Where are your favourite places for lunch?
The Kargeen Café in Madinat Qaboos (24 692269; www.kargeencaffe.com) has ethnic designer touches, unusual for Oman, despite its shopping-centre location, and a lovely courtyard garden. The home-made breads, salads, houmous, moutabel (a spicy aubergine dip) and barbecued meats are excellent and there are plenty of international dishes for nostalgic expats too. The ever-expanding Turkish House at Al Khuwair (24 680306) dishes up Turkish/Mediterranean cuisine with an Omani flavour, and though low on style has a cheerful, fast and furious pace. It's functional, relatively cheap and hits the spot. Be prepared to queue for a table.

And for dinner?
Mumtaz Mahal (24 605907) beats them all hands down, and has awards to prove it. Located on Qurum's hilltop, it has sweeping views of the coast and city below. This makes it an unrivalled nocturnal spot, so booking is essential. The Indian cuisine is top-notch, service friendly and professional and the wine list very respectable. It excels at seafood but I rarely resist the Chennai murg masala (boneless chicken with coconut, curry leaves and black pepper).
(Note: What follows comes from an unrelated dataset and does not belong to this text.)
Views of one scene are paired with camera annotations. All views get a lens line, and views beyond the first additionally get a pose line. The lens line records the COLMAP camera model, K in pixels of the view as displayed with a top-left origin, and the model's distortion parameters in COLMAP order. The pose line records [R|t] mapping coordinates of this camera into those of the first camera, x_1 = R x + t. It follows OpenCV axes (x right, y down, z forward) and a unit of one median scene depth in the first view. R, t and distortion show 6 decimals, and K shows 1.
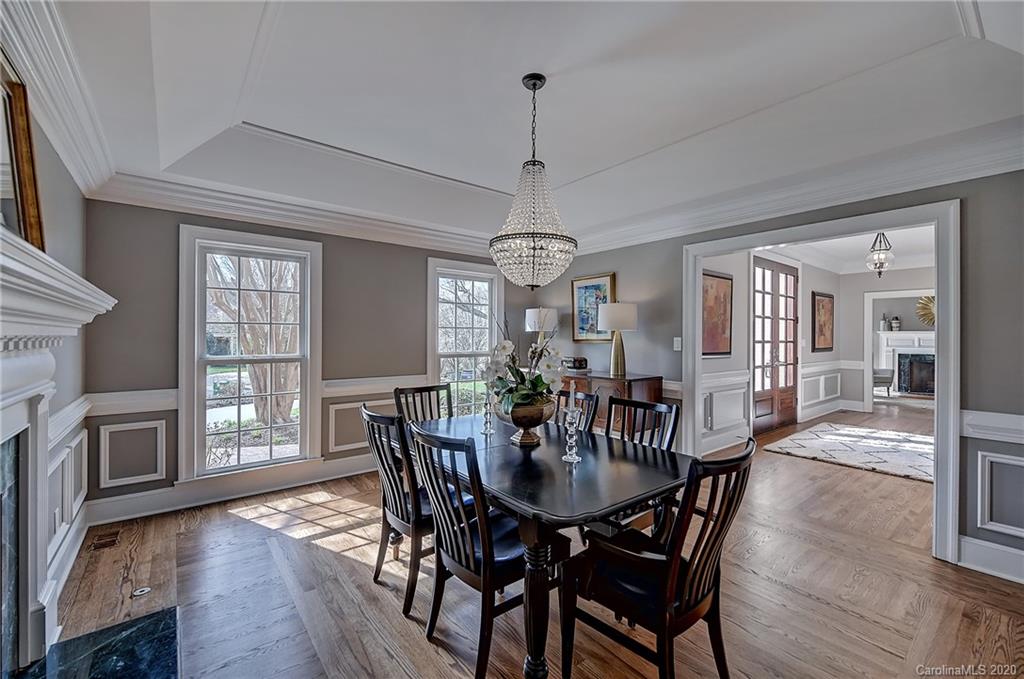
lens RADIAL K [[427.0, 0, 515.2], [0, 427.0, 331.6], [0, 0, 1]] dist [0.000267, -0.000418]
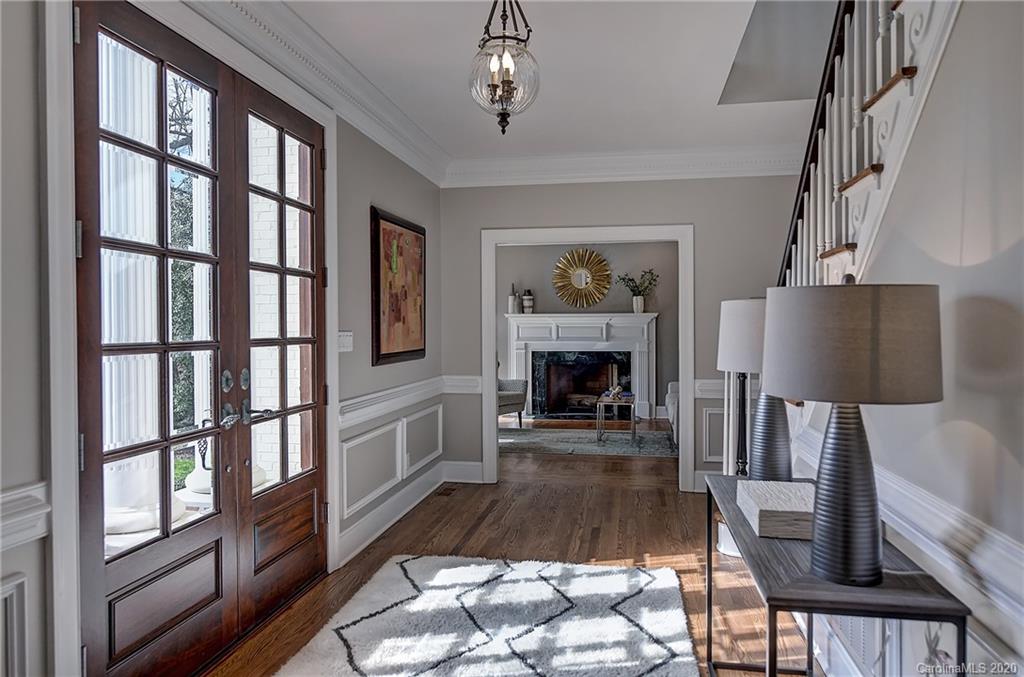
lens RADIAL K [[654.2, 0, 512.1], [0, 654.2, 333.9], [0, 0, 1]] dist [-0.004138, 0.001495]
pose [[0.757170, -0.021193, 0.652874, 0.353702], [0.006444, 0.999667, 0.024977, 0.005231], [-0.653186, -0.014705, 0.757054, 0.411263]]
Where would you send a first-time visitor?
The soaring Grand Mosque (completed in 2001) is a stunning showcase of expertly crafted Islamic design features. It also contains the world's largest Persian carpet, a blindingly extravagant Swarovski crystal chandelier and surprising hi-tech details.

What would you tell them to avoid?
Any hypermarket or shopping mall that a local tells you is fantastic: it won't be.

Public transport or taxi?
With a distance to cover of about 25 miles from west to east, you really need wheels. Taxis are easy to come by, safe and reasonably priced.

Handbag or moneybelt?
Definitely a handbag, as chic as can be in this prosperous society. Many women in full black niqab clutch Chanel or Gucci.

What should I take home?
Frankincense, in-your-face jewellery (old Bedouin silver or glowing 24-carat gold, both sold by the weight), a khanjar (beautifully crafted Omani silver dagger), or attar (essential oil) in a whimsical glass bottle and spices. The best place for all this is the Muttrah souk, though bargaining is essential. For dazzling modern necklaces of semi-precious stones go to the Rawabi Craft Shop (24 712500).

And if I've only time for one shop?
Muscat Turath, the proverbial Aladdin's Cave at the heart of Muttrah souk, which has a wonderful array of antiques, silver and chunky jewellery - you can spend anything from a few pounds to a few thousand.